Lewat pembangunan infrastruktur darat (Silk Road Economic Belt) dan laut (Maritime Silk Road), Cina ingin memperkuat ekspor dan mengurangi ketergantungan terhadap negara tertentu.

Lalu, di Mana Posisi Indonesia?

Indonesia sudah kecipratan dari investasi Cina sebut saja proyek kereta cepat Jakarta–Bandung atau kawasan industri di Morowali. Tapi yang harus diwaspadai adalah, apakah kita hanya jadi penerima pasif, atau kita ikut mengamankan kepentingan nasional kita juga?

Karena di balik investasi, selalu ada bunga, skema utang, dan konsekuensi jangka panjang. Banyak negara lain sudah merasa “kesakitan” akibat jebakan utang BRI.

Amerika vs Cina: Bukan Soal Saling Benci, Tapi Saling Hitung Untung-Rugi

Amerika juga bukan malaikat.
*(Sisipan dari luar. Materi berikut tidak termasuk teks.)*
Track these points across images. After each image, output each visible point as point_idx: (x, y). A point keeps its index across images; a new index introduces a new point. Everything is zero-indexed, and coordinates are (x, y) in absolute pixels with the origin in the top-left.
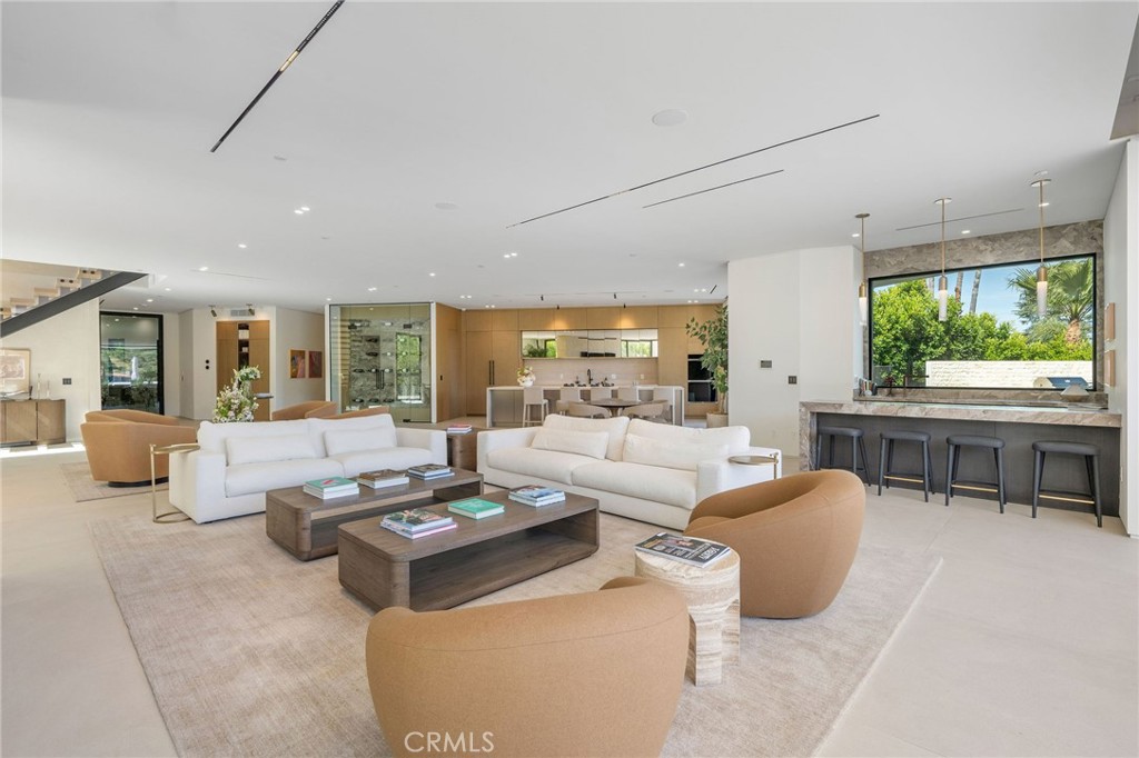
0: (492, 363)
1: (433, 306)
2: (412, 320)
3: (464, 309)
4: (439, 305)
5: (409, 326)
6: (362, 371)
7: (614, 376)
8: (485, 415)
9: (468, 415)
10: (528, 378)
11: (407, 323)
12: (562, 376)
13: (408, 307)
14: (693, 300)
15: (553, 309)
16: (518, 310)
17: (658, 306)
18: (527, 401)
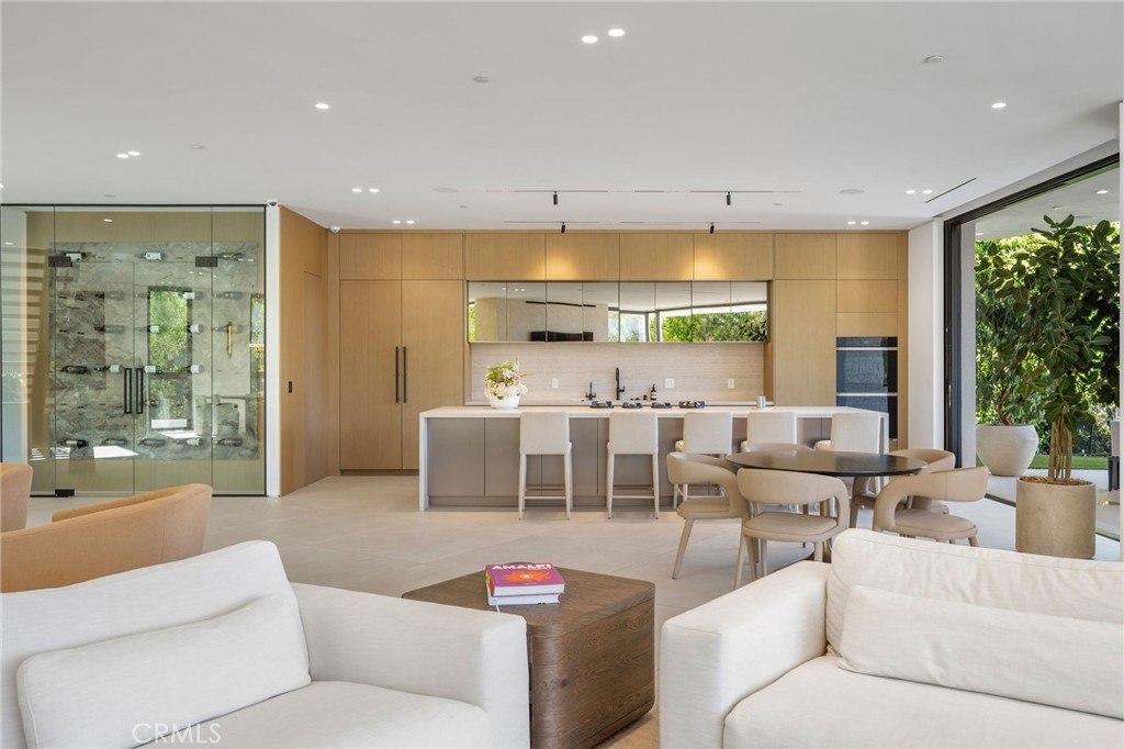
0: (401, 355)
1: (273, 216)
2: (217, 250)
3: (336, 228)
4: (286, 213)
5: (209, 262)
6: (83, 371)
7: (670, 383)
8: (415, 472)
9: (344, 472)
10: (513, 389)
11: (207, 252)
12: (555, 383)
13: (210, 217)
14: (859, 219)
15: (547, 234)
16: (464, 234)
17: (775, 233)
18: (526, 448)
Perang dagang yang dimulai sejak era Trump menunjukkan bahwa mereka juga menjaga kepentingan nasional dengan keras tarif naik, ekspor ditekan, dan akhirnya muncul retaliasi dari Cina.

Tapi sekarang, situasinya sudah berubah. Cina sudah lebih kuat, lebih siap, dan lebih diversified. Mereka tidak lagi bergantung penuh pada pasar Amerika.

Justru mereka dorong ekspor ke ASEAN dan Eropa, serta bangun inovasi dalam negeri dari semikonduktor, AI, hingga energi terbarukan.

Saatnya Indonesia Belajar Bukan Cuma Jadi Pasar

Dunia ini keras. Kalau negara lain serius memikirkan rakyatnya, kenapa kita malah sibuk korupsi dan mikirin dompet sendiri?

Dari Cina, kita belajar bahwa proteksi bisa melahirkan inovasi. Lihat saja bagaimana mereka blokir Google, WhatsApp, Facebook, lalu bangun alternatif sendiri.

Sementara di Indonesia? Kita sering terlalu terbuka tanpa strategi.

Jadi Negara Kuat Itu Butuh Rencana Panjang, Bukan Sekadar Slogan

Kalau kita ingin ikut “naik bersama” di arus perdagangan global, Indonesia harus lebih dari sekadar penerima investasi. Kita harus mindful sadar, terencana, dan berani menolak kalau itu merugikan jangka panjang.